• _Task requirements_: Rewrite only the lines from the one containing "will or could happen. If you get caught up in" through the one containing "But remember, you", inclusive, changing every "happen" to "occur" and leaving everything else the same.

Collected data
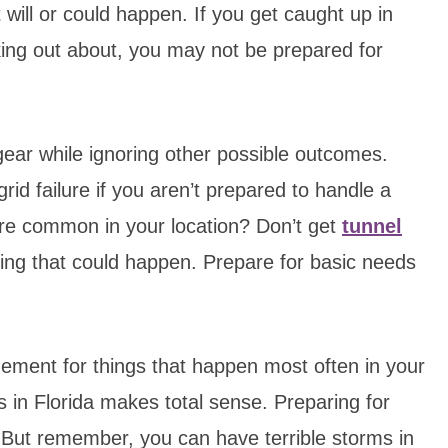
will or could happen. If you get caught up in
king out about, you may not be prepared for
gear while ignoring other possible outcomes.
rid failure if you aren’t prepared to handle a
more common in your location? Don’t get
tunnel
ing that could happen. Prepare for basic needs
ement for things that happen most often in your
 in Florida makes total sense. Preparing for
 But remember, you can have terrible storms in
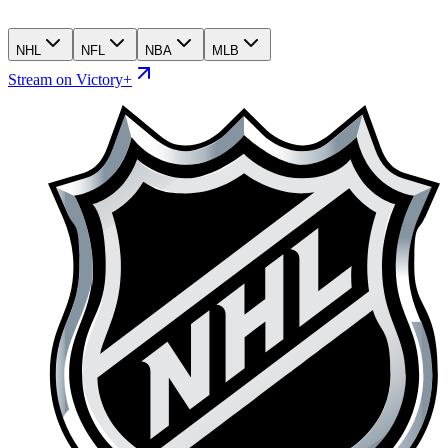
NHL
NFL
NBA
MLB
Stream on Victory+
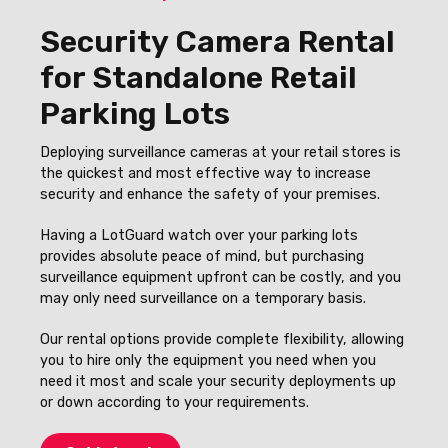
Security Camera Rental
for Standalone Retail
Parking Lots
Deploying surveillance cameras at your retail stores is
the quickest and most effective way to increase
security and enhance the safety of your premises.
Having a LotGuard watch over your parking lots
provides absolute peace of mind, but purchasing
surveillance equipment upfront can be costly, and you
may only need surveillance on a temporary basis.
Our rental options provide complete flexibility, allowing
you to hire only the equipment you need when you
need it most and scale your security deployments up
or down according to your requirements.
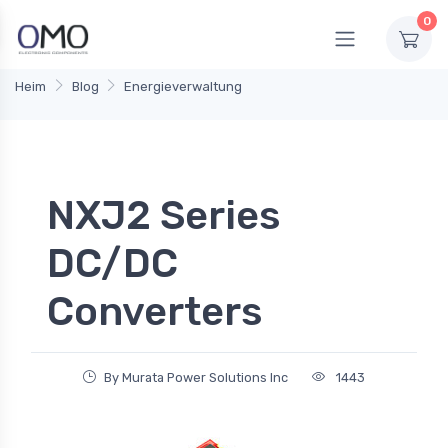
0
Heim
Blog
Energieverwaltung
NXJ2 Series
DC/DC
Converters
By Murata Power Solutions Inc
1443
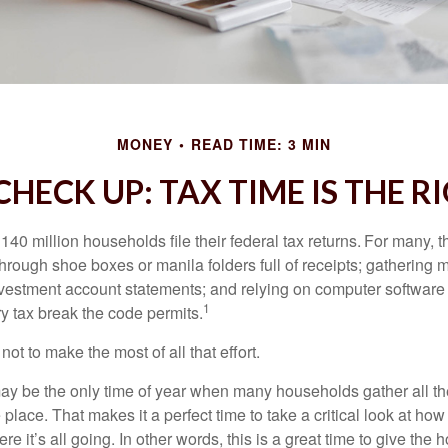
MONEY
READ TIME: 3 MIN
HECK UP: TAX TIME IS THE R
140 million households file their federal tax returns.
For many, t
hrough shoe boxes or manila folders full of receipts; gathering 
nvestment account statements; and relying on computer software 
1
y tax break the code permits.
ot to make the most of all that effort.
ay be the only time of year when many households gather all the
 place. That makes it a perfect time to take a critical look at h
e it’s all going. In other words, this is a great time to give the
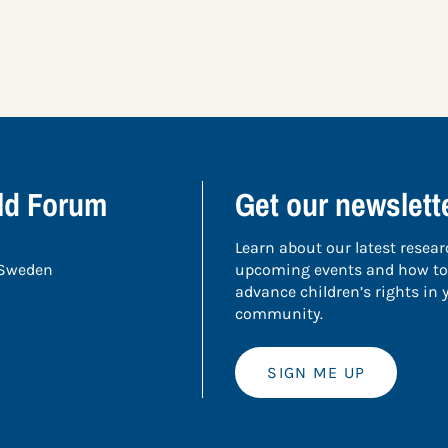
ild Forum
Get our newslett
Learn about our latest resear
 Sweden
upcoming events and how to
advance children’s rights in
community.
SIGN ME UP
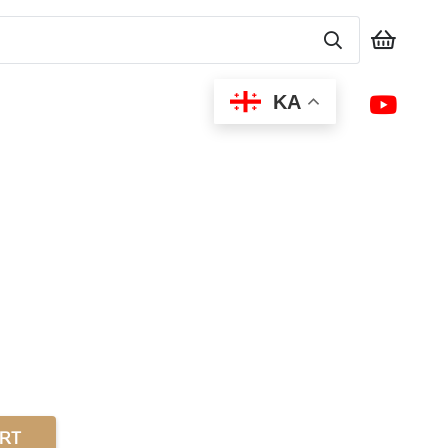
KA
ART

--

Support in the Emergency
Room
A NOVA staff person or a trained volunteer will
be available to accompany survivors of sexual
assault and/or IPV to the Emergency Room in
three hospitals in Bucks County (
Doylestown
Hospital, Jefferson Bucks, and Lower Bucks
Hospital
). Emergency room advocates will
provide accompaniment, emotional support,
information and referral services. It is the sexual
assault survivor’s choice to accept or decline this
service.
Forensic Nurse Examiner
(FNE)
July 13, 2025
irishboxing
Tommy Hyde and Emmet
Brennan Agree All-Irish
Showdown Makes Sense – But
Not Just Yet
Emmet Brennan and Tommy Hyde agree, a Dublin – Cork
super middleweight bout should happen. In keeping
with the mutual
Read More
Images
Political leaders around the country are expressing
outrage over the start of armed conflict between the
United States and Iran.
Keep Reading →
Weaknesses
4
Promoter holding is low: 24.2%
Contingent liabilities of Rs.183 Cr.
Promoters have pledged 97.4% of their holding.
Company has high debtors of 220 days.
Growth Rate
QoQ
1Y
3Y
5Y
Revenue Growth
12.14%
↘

• _Problem solution_:
will or could occur. If you get caught up in
king out about, you may not be prepared for
gear while ignoring other possible outcomes.
rid failure if you aren’t prepared to handle a
more common in your location? Don’t get
tunnel
ing that could occur. Prepare for basic needs
ement for things that occur most often in your
 in Florida makes total sense. Preparing for
 But remember, you can have terrible storms in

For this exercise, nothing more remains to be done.